**Document segment**

-- Opening Marker --

We're done. Closing out:
* THE RACE FOR GOVERNOR: Curtis Coleman did announce again as a Republican candidate. Hope he stays in. A contested Republican primary will reduce mischief-making in the Democratic primary. Some of his boilerplate:
We’re falling farther behind, and it’s not because we don’t have great people, or abundant resources or even good roads. We’re falling farther behind because Arkansas has the most onerous, anti-business job-unfriendly tax and regulatory codes of any state we touch.
* STRANGLING GOVERNMENT: Republican Rep. Bruce Westerman is still sitting on his bill to arbitrarily cap state spending because of lack of support. (He's talking about changing it, but Gov. Mike Beebe says what he proposes is no fix.) But he's moving on other fronts to reduce government, beginning with a bill that would reduce environmental protection. The linked analysis says his proposal would reduce funding in the Department of Environmental Quality's Solid Waste Division, a move that could cut in half the 35-person staff that oversee landfills and recycling efforts.
* EXPANDING GOVERNMENT: A ray of good news. The Federal Health and Human Services Department has details here on $42 million that Arkansas will receive the next few years to implement an innovative health care plan. This is the system to reward doctors for good results on a continuum of care for health episodes. Arkansas is in the vanguard of six states chosen to develop model programs. Said the announcement: "The six selected states will use funds to test multi-payer payment and service delivery models, including approaches already under way at CMS, such as Accountable Care Organizations, on a broader scale within their state. Through the State Innovation Model Testing awards, CMS will learn whether these new models produce greater results when implemented broadly and combined with additional state-wide reforms." The State announced the news here.

-- Closing Marker --

**Information supplied**
-- Opening Marker --

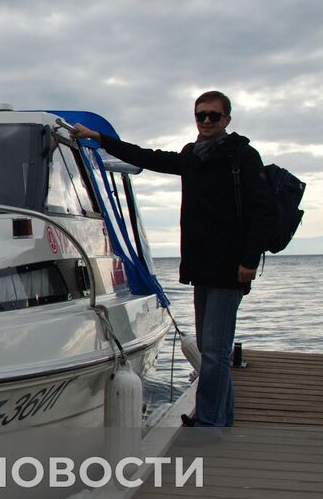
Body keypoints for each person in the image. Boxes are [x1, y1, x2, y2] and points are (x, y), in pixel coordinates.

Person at [70, 91, 273, 430]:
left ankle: (210, 424)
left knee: (216, 352)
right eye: (200, 115)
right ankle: (221, 418)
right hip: (201, 266)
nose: (206, 121)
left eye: (213, 116)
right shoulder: (192, 156)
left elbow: (264, 212)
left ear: (226, 120)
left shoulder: (242, 156)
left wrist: (249, 260)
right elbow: (150, 158)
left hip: (230, 267)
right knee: (213, 351)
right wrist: (101, 139)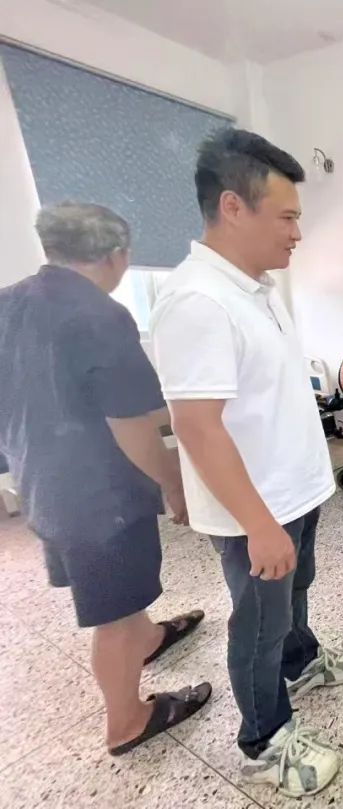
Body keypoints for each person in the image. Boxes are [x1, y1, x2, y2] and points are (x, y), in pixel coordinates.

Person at [150, 129, 343, 798]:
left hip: (292, 490)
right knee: (258, 625)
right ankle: (264, 741)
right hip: (256, 509)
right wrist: (260, 525)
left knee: (295, 597)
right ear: (233, 206)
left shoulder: (256, 288)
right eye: (287, 217)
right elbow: (197, 426)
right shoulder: (198, 301)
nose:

-- Closing Marker --

**Exercise set**
1 - Rewrite the political news roundup from "We're done. Closing" to "state we touch.", swapping "Curtis Coleman" for "Mr. Coleman".
2 - According to the political news roundup, how much money will Arkansas receive from the Federal Health and Human Services Department for its health care plan?

**Solutions to the problems**
1 -
We're done. Closing out:
* THE RACE FOR GOVERNOR: Mr. Coleman did announce again as a Republican candidate. Hope he stays in. A contested Republican primary will reduce mischief-making in the Democratic primary. Some of his boilerplate:
We’re falling farther behind, and it’s not because we don’t have great people, or abundant resources or even good roads. We’re falling farther behind because Arkansas has the most onerous, anti-business job-unfriendly tax and regulatory codes of any state we touch.

2 - $42 million over the next few years.